[SOURCE RECORDS Boundary: Start]

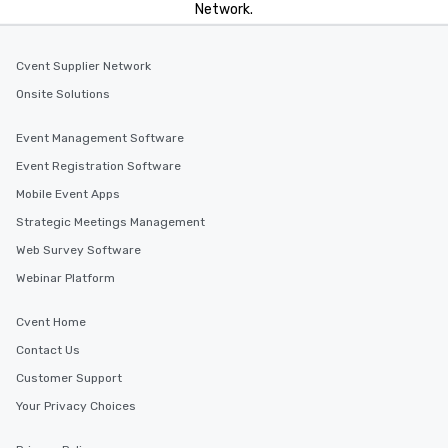
Network.
Cvent Supplier Network
Onsite Solutions
Event Management Software
Event Registration Software
Mobile Event Apps
Strategic Meetings Management
Web Survey Software
Webinar Platform
Cvent Home
Contact Us
Customer Support
Your Privacy Choices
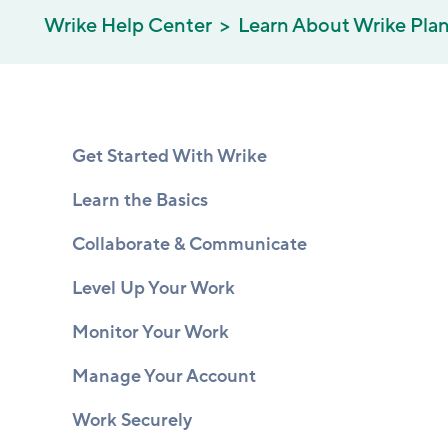
Wrike Help Center
Learn About Wrike Pla
Get Started With Wrike
Learn the Basics
Collaborate & Communicate
Level Up Your Work
Monitor Your Work
Manage Your Account
Work Securely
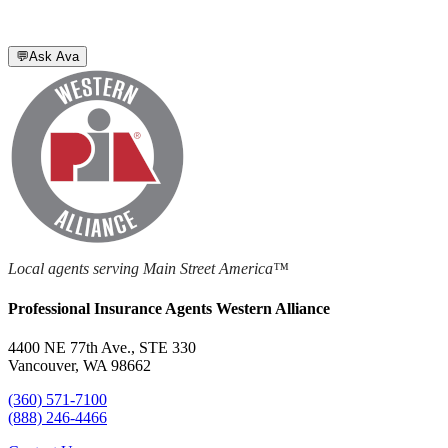
💬
Ask Ava
Local agents serving Main Street America™
Professional Insurance Agents Western Alliance
4400 NE 77th Ave., STE 330
Vancouver, WA 98662
(360) 571-7100
(888) 246-4466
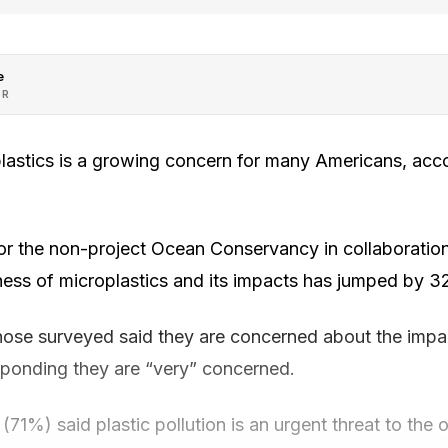
e
OR
lastics is a growing concern for many Americans, acc
or the non-project Ocean Conservancy in collaboratio
ness of microplastics and its impacts has jumped by 
those surveyed said they are concerned about the impac
esponding they are “very” concerned.
 (71%) said plastic pollution is an urgent threat to the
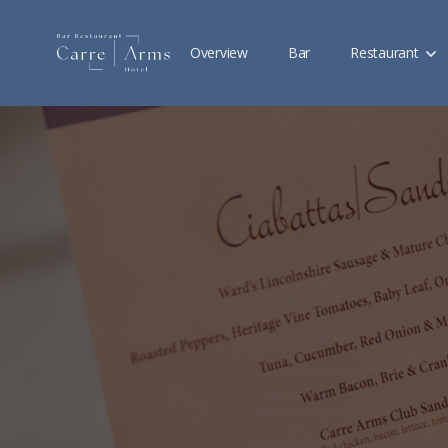
Overview
Bar
Restaurant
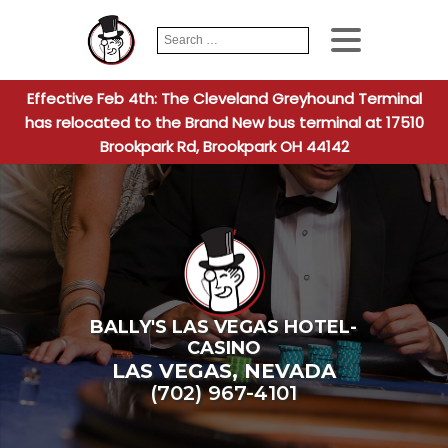
Search
When autocomplete
for:
Effective Feb 4th: The Cleveland Greyhound Terminal
has relocated to the Brand New bus terminal at 17510
Brookpark Rd, Brookpark OH 44142
BALLY'S LAS VEGAS HOTEL-
CASINO
LAS VEGAS
,
NEVADA
(702) 967-4101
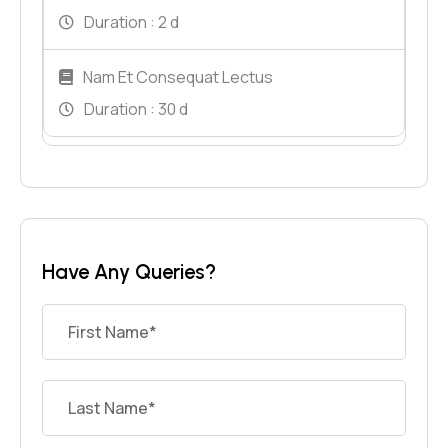
Duration :
2 d
Nam Et Consequat Lectus
Duration :
30 d
Have Any Queries?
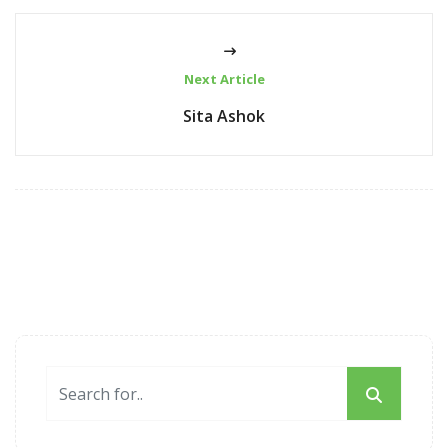
Next Article
Sita Ashok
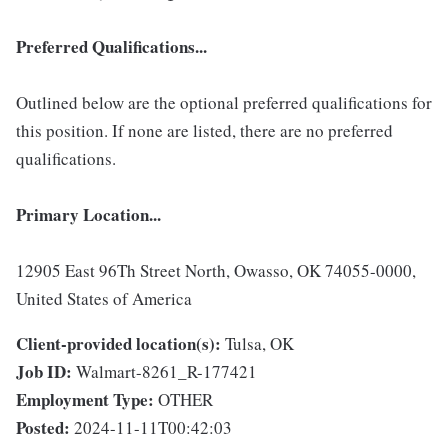
Preferred Qualifications...
Outlined below are the optional preferred qualifications for
this position. If none are listed, there are no preferred
qualifications.
Primary Location...
12905 East 96Th Street North, Owasso, OK 74055-0000,
United States of America
Client-provided location(s):
Tulsa, OK
Job ID:
Walmart-8261_R-177421
Employment Type:
OTHER
Posted:
2024-11-11T00:42:03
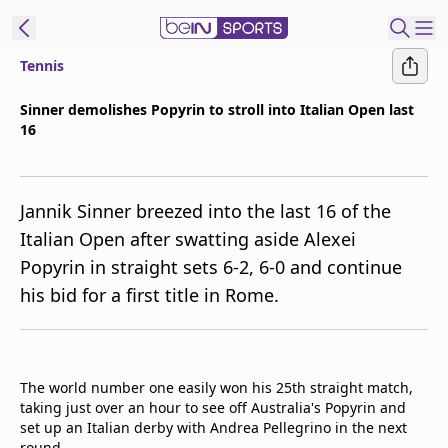
Tennis
ibe to beIN
Sinner demolishes Popyrin to stroll into Italian Open last
16
ع
EN
Language
MENA
Edition
Jannik Sinner breezed into the last 16 of the
Italian Open after swatting aside Alexei
Manage
Popyrin in straight sets 6-2, 6-0 and continue
Notifications
his bid for a first title in Rome.
Join
Newsletter
list
Contact us
The world number one easily won his 25th straight match,
beIN CONNECT
taking just over an hour to see off Australia's Popyrin and
FAQs
set up an Italian derby with Andrea Pellegrino in the next
Privacy Policy
round.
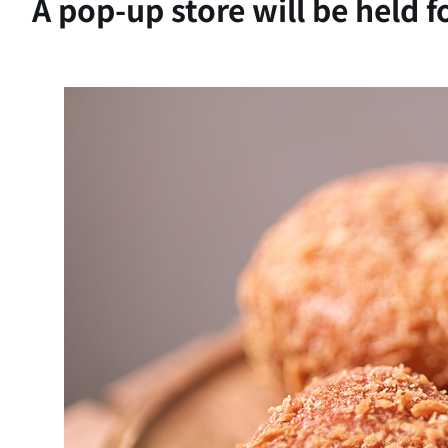
A pop-up store will be held 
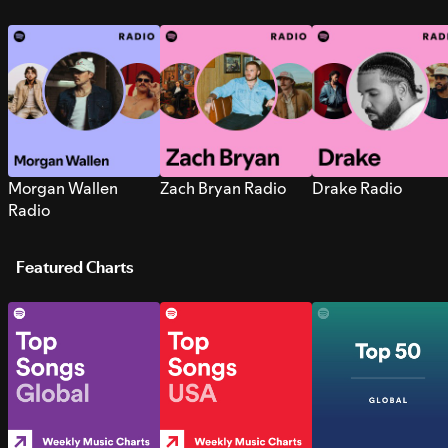
Morgan Wallen
Zach Bryan Radio
Drake Radio
Radio
Featured Charts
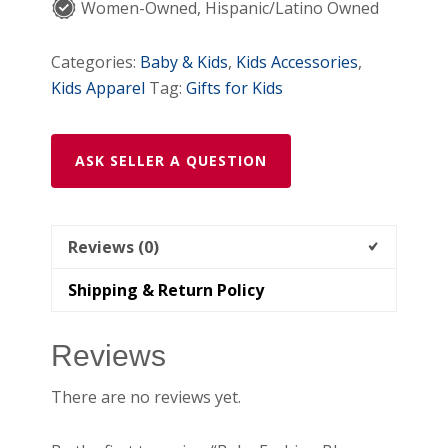
Women-Owned, Hispanic/Latino Owned
Categories:
Baby & Kids
,
Kids Accessories
,
Kids Apparel
Tag:
Gifts for Kids
ASK SELLER A QUESTION
Reviews (0)
Shipping & Return Policy
Reviews
There are no reviews yet.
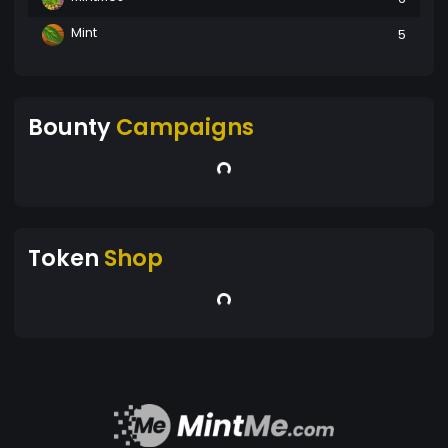
Mint
5
Bounty
Campaigns
Token
Shop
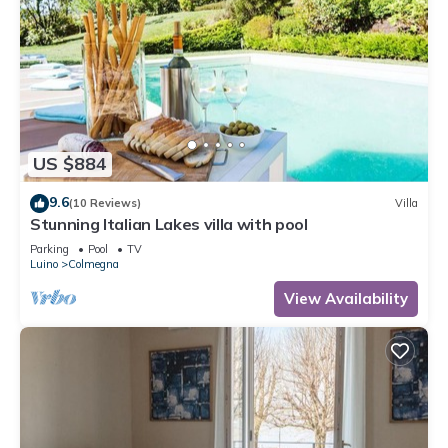
US $884
9.6
(10 Reviews)
Villa
Stunning Italian Lakes villa with pool
Parking
Pool
TV
Luino
Colmegna
View Availability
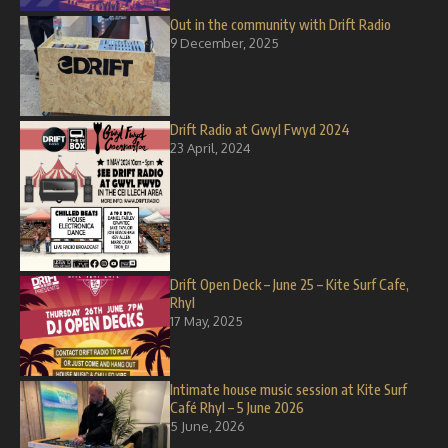
Out in the community with Drift Radio
9 December, 2025
Drift Radio at Gwyl Fwyd 2024
23 April, 2024
Drift Open Deck – June 25 – Kite Surf Cafe,
Rhyl
17 May, 2025
Intimate house music session at Kite Surf
Café Rhyl – 5 June 2026
5 June, 2026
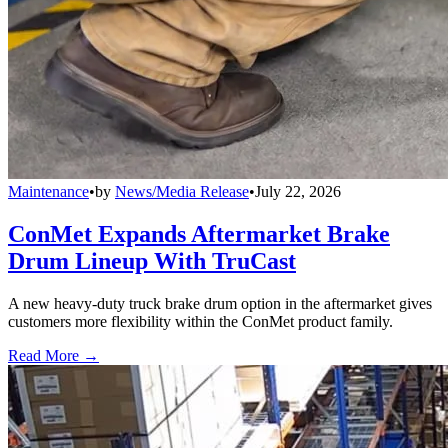
Maintenance
•
by
News/Media Release
•
July 22, 2026
ConMet Expands Aftermarket Brake
Drum Lineup With TruCast
A new heavy-duty truck brake drum option in the aftermarket gives
customers more flexibility within the ConMet product family.
Read More →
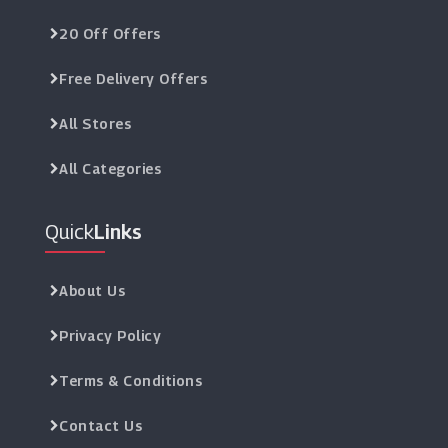
20 Off Offers
Free Delivery Offers
All Stores
All Categories
Quick
Links
About Us
Privacy Policy
Terms & Conditions
Contact Us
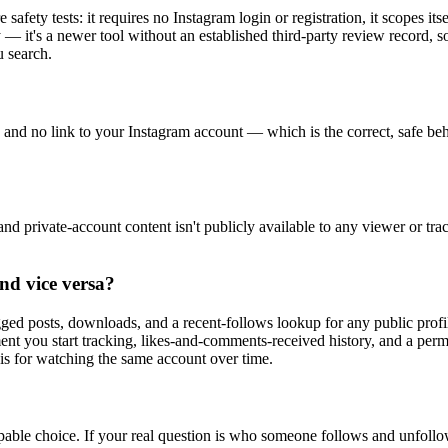
fety tests: it requires no Instagram login or registration, it scopes itse
— it's a newer tool without an established third-party review record, so
u search.
on, and no link to your Instagram account — which is the correct, safe 
s, and private-account content isn't publicly available to any viewer or t
nd vice versa?
gged posts, downloads, and a recent-follows lookup for any public pro
ent you start tracking, likes-and-comments-received history, and a per
e is for watching the same account over time.
capable choice. If your real question is who someone follows and unfollo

[SOURCE RECORDS Boundary: End]

## PROMPT
Bring together all lines in the records where the word "June" is found.

## EXERCISE SOLUTION
Drift Open Deck – June 25 – Kite Surf Cafe,
Café Rhyl – 5 June 2026
5 June, 2026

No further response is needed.